Goodbye

Capítulo Único


Tanto tempo que se passou... Não sou mais aquela simples menina do coro, nem a cantora talentosa que outrora encantava milhões de pessoas com uma simples nota - entre elas, meu marido, Raoul de Chagny - muito menos a criança de sete anos que chorava pelo falecimento de seu pai. Não... Não posso ser mais referida a uma mulher jovem, com sonhos e esperanças para um mundo onde pudesse ser livre. Considerem a mim como uma pessoa idosa, que está nas suas piores condições. Tive uma boa e longa vida, tive dois lindos filhos Louis de Chagny, e Marc de Chagny, e uma filha chamada Blair de Chagny.

Depois do incêndio que houve na Ópera, nunca mais pisei lá. Não só pelo medo de rever aquele rosto, aquele homem, mas por causa da minha saúde. Começou assim que soube, por meio de uma carta, que minha mãe adotiva, Madame Giry, falecera. Aquela fora a mulher, que sempre foi minha mãe, que me acolheu, me fez lembrar de como seria ter minha real mãe por perto... Ela realmente batalhou para terminar sua vida com 82 anos. Fiquei tão deprimida com aquela notícia que senti meu coração parar; e eu nem pude me despedir, dizer a ela o quão bom foi tê-la ao meu lado.

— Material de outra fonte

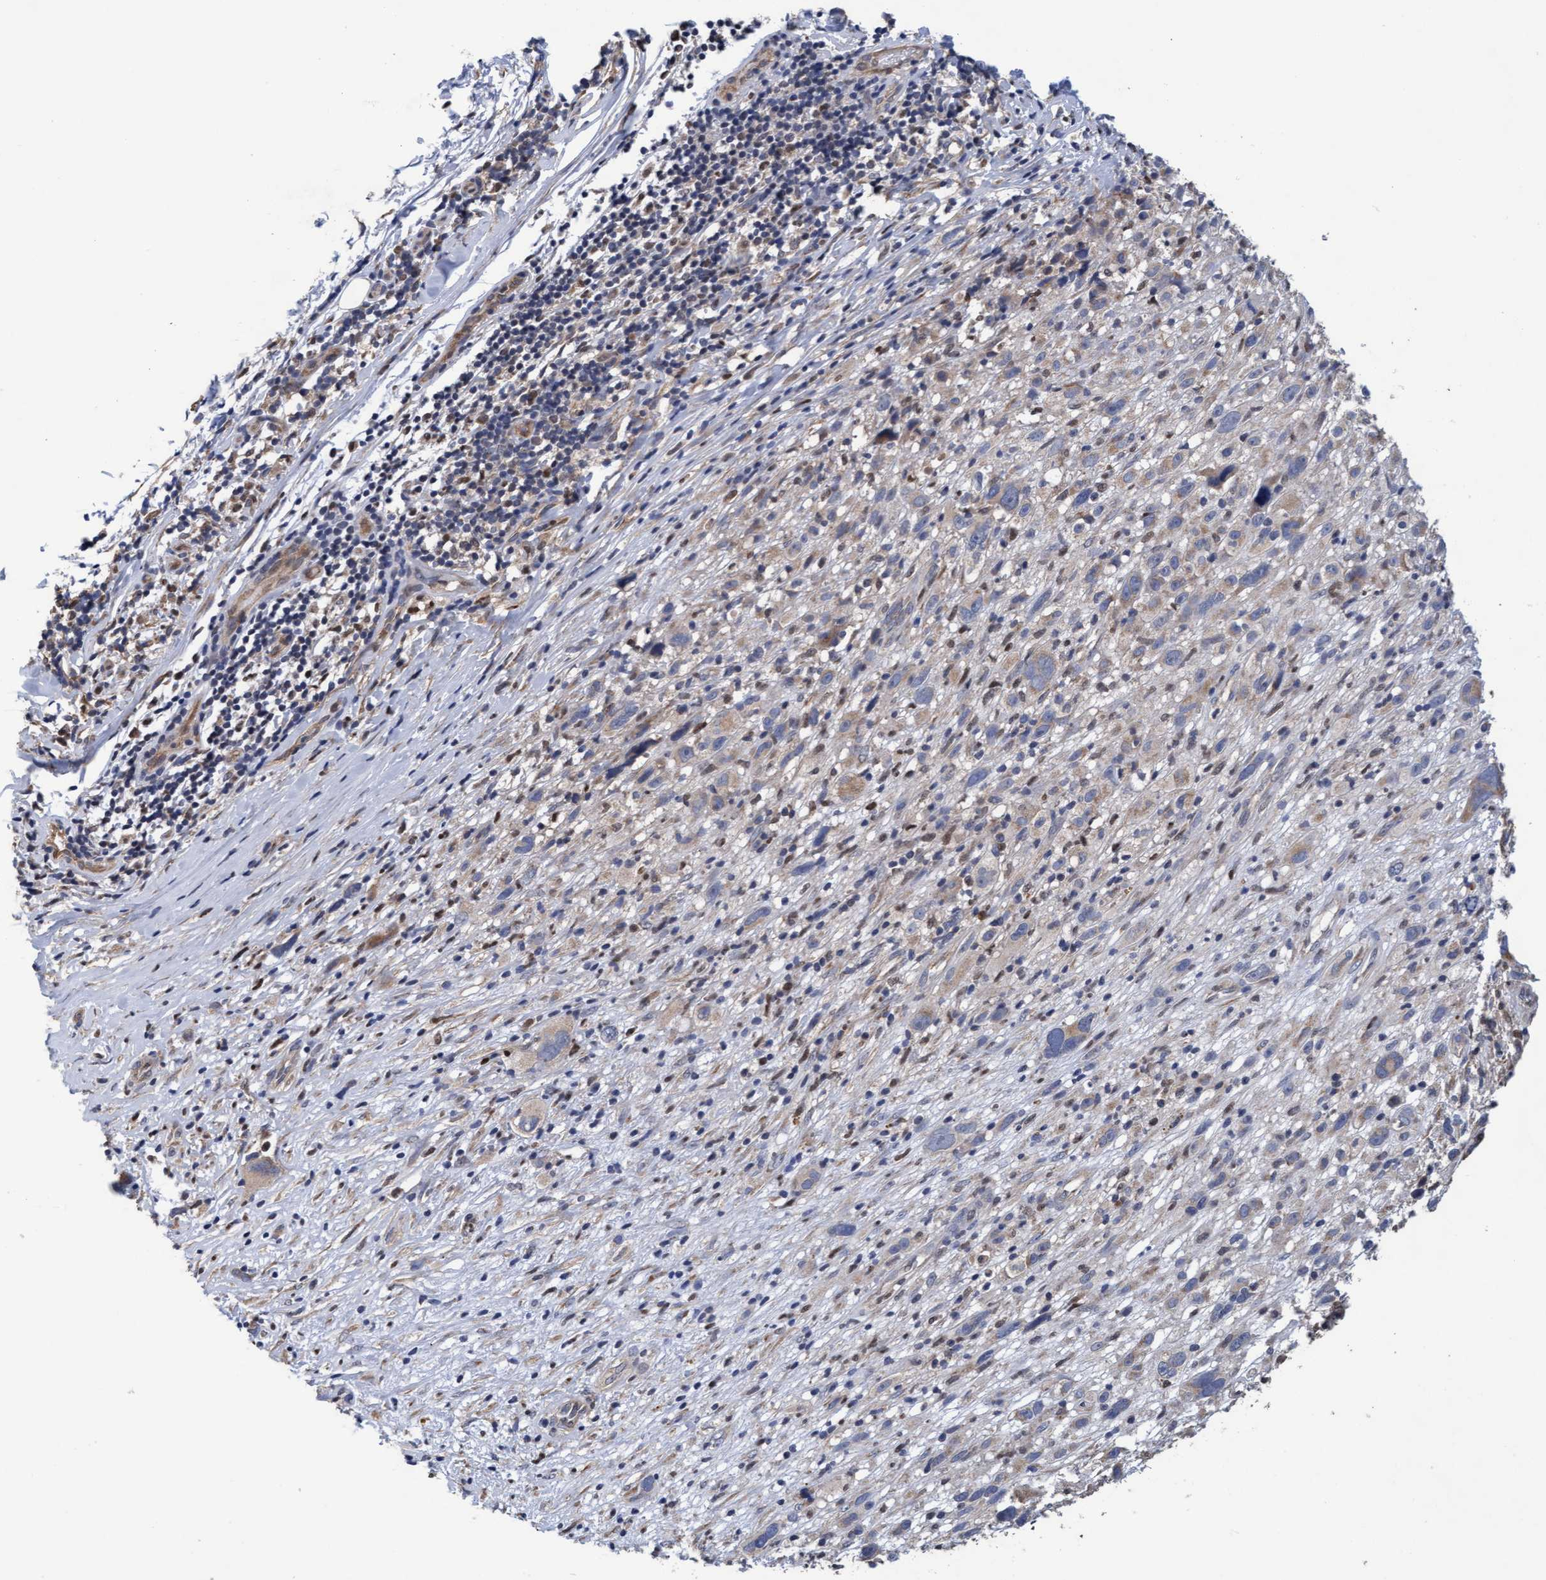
{"staining": {"intensity": "weak", "quantity": ">75%", "location": "cytoplasmic/membranous"}, "tissue": "melanoma", "cell_type": "Tumor cells", "image_type": "cancer", "snomed": [{"axis": "morphology", "description": "Malignant melanoma, NOS"}, {"axis": "topography", "description": "Skin"}], "caption": "Malignant melanoma stained for a protein (brown) displays weak cytoplasmic/membranous positive staining in approximately >75% of tumor cells.", "gene": "MRPL38", "patient": {"sex": "female", "age": 55}}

Fui até seu velório, no dia após receber a carta. A vi pela última vez, uma mulher de longos cabelos totalmente grisalhos, e o rosto enrugado, com uma expressão calma, totalmente relaxada. Com certeza estava descansando pacificamente. Mas me deu aquela vontade de abraçá-la, sentir seus braços delicados, me trazendo aquele conforto, de que ficaria tudo bem. Vi minha amiga ajoelhada, ao lado do corpo da mãe, fazendo esforço para mais lágrimas caírem - nem imagino o quanto ela sofrera ao saber da notícia. Ajoelhei-me ao seu lado, e usando mesma técnica que Madame Giry fizera em mim, abracei a Meg, - ela não se casara, então continua com seu sobrenome original - de uma maneira mais reconfortante, dizendo palavras que a acalmaram. No enterro, nós duas não aguentávamos vê-la ser colocada abaixo do solo. Está certo que a morte chega para todos, mas não podemos nos manter calmos e normais com essa coisa natural e inevitável para qualquer ser vivo.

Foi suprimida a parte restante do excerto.